§ 引用文

-------------------------

開催地の自治体の一つである、有田市の経済建設部産業振興課 商工観光係の上林剛士さんは、「第2回は交通整理などのお手伝いをしました。天気はあいにく雨模様だったのですが、人は市内外からたくさん来場されていて、まちが活性化するという意味でとてもいいイベントだと感じました」と当時を振り返ります。

写真右から、第3回でスタッフとして紀伊宮原駅を担当していたJR西日本和歌山支社の桑滝雄介さん、JR御坊駅駅員の古田大祐さん。左は、会場全体を見守っていたJR白浜駅駅員の浦川賢一郎さん。
和歌山県の九度山駅にある人気店『おむすびスタンド くど』にも、毎回長蛇の列ができるそう。駅前のみならず、スタッフが安全面を常に確保しながら、駅舎内も活用しています。

大人は飲食や買い物を、子どもは鉄道を満喫できる。

第3回は、初島駅・箕島駅・紀伊宮原駅で開催することに。浦川さんは、第2回を実施したとき「自分だけでいろいろと進めてしまうのではなく、運営メンバーのみんなに情報を共有する場をもっともとう」という気づきがあり、「みんなで進める」を心がけ準備を進めていったといいます。その中で、それぞれの駅舎内にワクワクするペイントをするなどのアイディアも生まれました。

-------------------------

§ 練習課題
(1) 引用文によると、第3回はどの駅で開催されましたか。
(2) 次の(a)〜(c)が引用文の内容と合っているかどうかを答え、判断の根拠となる引用文の言葉をそのまま示してください。
(a) 第2回の開催時、天気は雨模様だった。
(b) 上林剛士さんはJR白浜駅の駅員である。
(c) 『おむすびスタンド くど』は九度山駅にある。
(3) 引用文から、「開催地の自治体の一つである、」で始まり「のアイディアも生まれました。」で終わる部分を一字も変えずに抜き出してください。

§ 表示データ

-------------------------

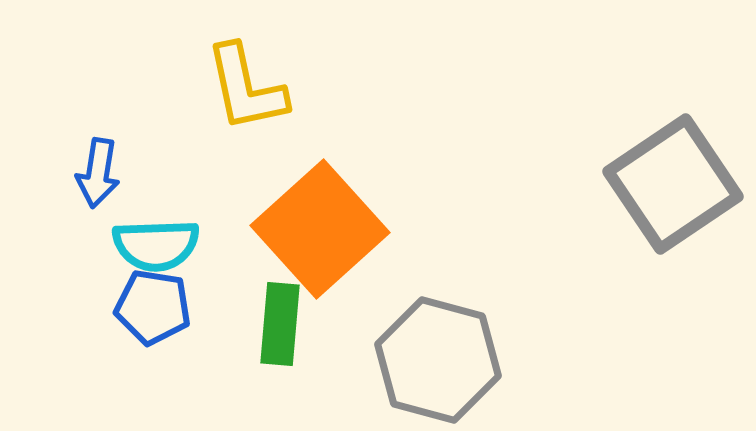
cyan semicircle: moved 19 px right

-------------------------

§ 解答例
(1) 初島駅・箕島駅・紀伊宮原駅で開催されました。

(2)
(a) はい。「天気はあいにく雨模様だったのですが」
(b) いいえ。「有田市の経済建設部産業振興課 商工観光係の上林剛士さん」
(c) はい。「和歌山県の九度山駅にある人気店『おむすびスタンド くど』」

(3)
開催地の自治体の一つである、有田市の経済建設部産業振興課 商工観光係の上林剛士さんは、「第2回は交通整理などのお手伝いをしました。天気はあいにく雨模様だったのですが、人は市内外からたくさん来場されていて、まちが活性化するという意味でとてもいいイベントだと感じました」と当時を振り返ります。

写真右から、第3回でスタッフとして紀伊宮原駅を担当していたJR西日本和歌山支社の桑滝雄介さん、JR御坊駅駅員の古田大祐さん。左は、会場全体を見守っていたJR白浜駅駅員の浦川賢一郎さん。
和歌山県の九度山駅にある人気店『おむすびスタンド くど』にも、毎回長蛇の列ができるそう。駅前のみならず、スタッフが安全面を常に確保しながら、駅舎内も活用しています。

大人は飲食や買い物を、子どもは鉄道を満喫できる。

第3回は、初島駅・箕島駅・紀伊宮原駅で開催することに。浦川さんは、第2回を実施したとき「自分だけでいろいろと進めてしまうのではなく、運営メンバーのみんなに情報を共有する場をもっともとう」という気づきがあり、「みんなで進める」を心がけ準備を進めていったといいます。その中で、それぞれの駅舎内にワクワクするペイントをするなどのアイディアも生まれました。